§ **Page text**
_ _ _ _ _

St Volodymyr's Cathedral () is a cathedral in the centre of Kyiv. It is one of the city's major landmarks and the mother cathedral of the Ukrainian Orthodox Church – Kyiv Patriarchate, one of the churches of Orthodox tradition in Ukraine.

History and description
In 1852, Metropolitan Philaret of Moscow suggested a large cathedral should be built in Kyiv to commemorate the 900th anniversary of the baptism of Kyivan Rus' by prince Volodymyr the Great. People from all over the Russian Empire started donating to this cause, so that by 1859 the cathedral fund had amassed a huge sum of 100,000 rubles. The Kyiv Pechersk Lavra (Monastery of the Caves) produced one million bricks and presented them to the cathedral as well. The design was executed in neo-Byzantine style initially by the architects I. Schtrom, P. Sparro, R. Bemhardt, K. Mayevsky, V. Nikolayev. The final version of the design belongs to Alexander Vikentievich Beretti. It is a traditional six-piered, three-apsed temple crowned by seven cupolas. The height to the cross of the main dome is .

_ _ _ _ _

§ **Given instruction 1**
Do these statements agree with the text on St Volodymyr's Cathedral? (a) Metropolitan Philaret of Moscow proposed the cathedral in 1852. (b) By 1859 the cathedral fund held one million rubles. (c) I. Schtrom produced the final version of the design. Answer yes or no for each, quoting the deciding words.
§ **Given instruction 2**
Resume the St Volodymyr's Cathedral text after its last sentence.

(Layout dataset rows)
_ _ _ _ _

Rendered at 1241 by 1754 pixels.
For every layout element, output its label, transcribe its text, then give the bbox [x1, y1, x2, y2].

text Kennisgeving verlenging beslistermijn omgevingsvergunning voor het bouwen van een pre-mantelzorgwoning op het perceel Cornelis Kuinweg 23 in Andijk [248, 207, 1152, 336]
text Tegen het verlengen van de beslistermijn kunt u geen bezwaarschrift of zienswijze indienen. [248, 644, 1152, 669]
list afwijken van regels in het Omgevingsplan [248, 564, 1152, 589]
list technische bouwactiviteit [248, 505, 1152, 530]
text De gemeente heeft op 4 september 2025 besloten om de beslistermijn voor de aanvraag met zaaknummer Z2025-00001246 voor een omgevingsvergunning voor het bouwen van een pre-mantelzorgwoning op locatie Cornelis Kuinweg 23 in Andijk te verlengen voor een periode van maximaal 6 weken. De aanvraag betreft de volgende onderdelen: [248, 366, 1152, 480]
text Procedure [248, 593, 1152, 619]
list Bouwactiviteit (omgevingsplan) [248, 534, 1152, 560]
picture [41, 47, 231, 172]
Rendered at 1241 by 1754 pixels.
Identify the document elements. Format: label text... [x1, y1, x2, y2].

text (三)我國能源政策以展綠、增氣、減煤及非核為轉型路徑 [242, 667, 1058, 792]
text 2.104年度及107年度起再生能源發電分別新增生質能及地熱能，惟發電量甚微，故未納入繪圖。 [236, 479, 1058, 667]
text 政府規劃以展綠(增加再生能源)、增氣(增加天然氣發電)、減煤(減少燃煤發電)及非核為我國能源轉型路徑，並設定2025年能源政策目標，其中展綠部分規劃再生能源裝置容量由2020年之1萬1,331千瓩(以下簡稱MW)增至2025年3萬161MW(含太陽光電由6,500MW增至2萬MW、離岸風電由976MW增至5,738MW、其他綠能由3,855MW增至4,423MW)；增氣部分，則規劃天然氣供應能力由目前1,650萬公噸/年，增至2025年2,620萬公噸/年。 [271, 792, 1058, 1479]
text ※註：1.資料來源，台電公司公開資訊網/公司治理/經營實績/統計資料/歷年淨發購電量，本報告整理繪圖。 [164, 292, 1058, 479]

_ _ _ _ _

§ **Exercise answer 1**
(a) Yes: "In 1852, Metropolitan Philaret of Moscow suggested a large cathedral should be built in Kyiv"
(b) No: "by 1859 the cathedral fund had amassed a huge sum of 100,000 rubles"
(c) No: "The final version of the design belongs to Alexander Vikentievich Beretti."

§ **Exercise answer 2**
The colourful interior of the cathedral is particularly striking. Its mosaics were executed by masters from Venice. The frescoes were created under the guidance of Professor Adrian Prakhov by a group of famous painters: Wilhelm Kotarbiński, Mikhail Nesterov, Mykola Pymonenko, Pavel Svedomsky, Viktor Vasnetsov, Mikhail Vrubel, Viktor Zamyraylo (1868–1939), and others. The painting of the Holy Mother of God by Vasnetsov in the altar apse of the cathedral impresses by its austere beauty.

The entrance door is adorned with relief bronze sculptures of Olha of Kyiv by sculptor Robert Bakh and St. Volodymyr (sculptor H. Zaieman) against a blue background. The iconostasis is carved from the white marble brought from Carrara. The cathedral was completed in 1882, however, the paintings were fully completed only in 1896.

The cathedral risked damage during the Polish–Soviet War in 1920. During the Soviet period, the cathedral narrowly escaped demolition, but not closure. Until the Second World War it served as a museum of religion and atheism. The relics of Saint Barbara, a martyr of the 3rd century AD, were transferred to St Volodymyr's from the St. Michael's Golden-Domed Monastery before it was destroyed by the Bolsheviks, and have remained there since.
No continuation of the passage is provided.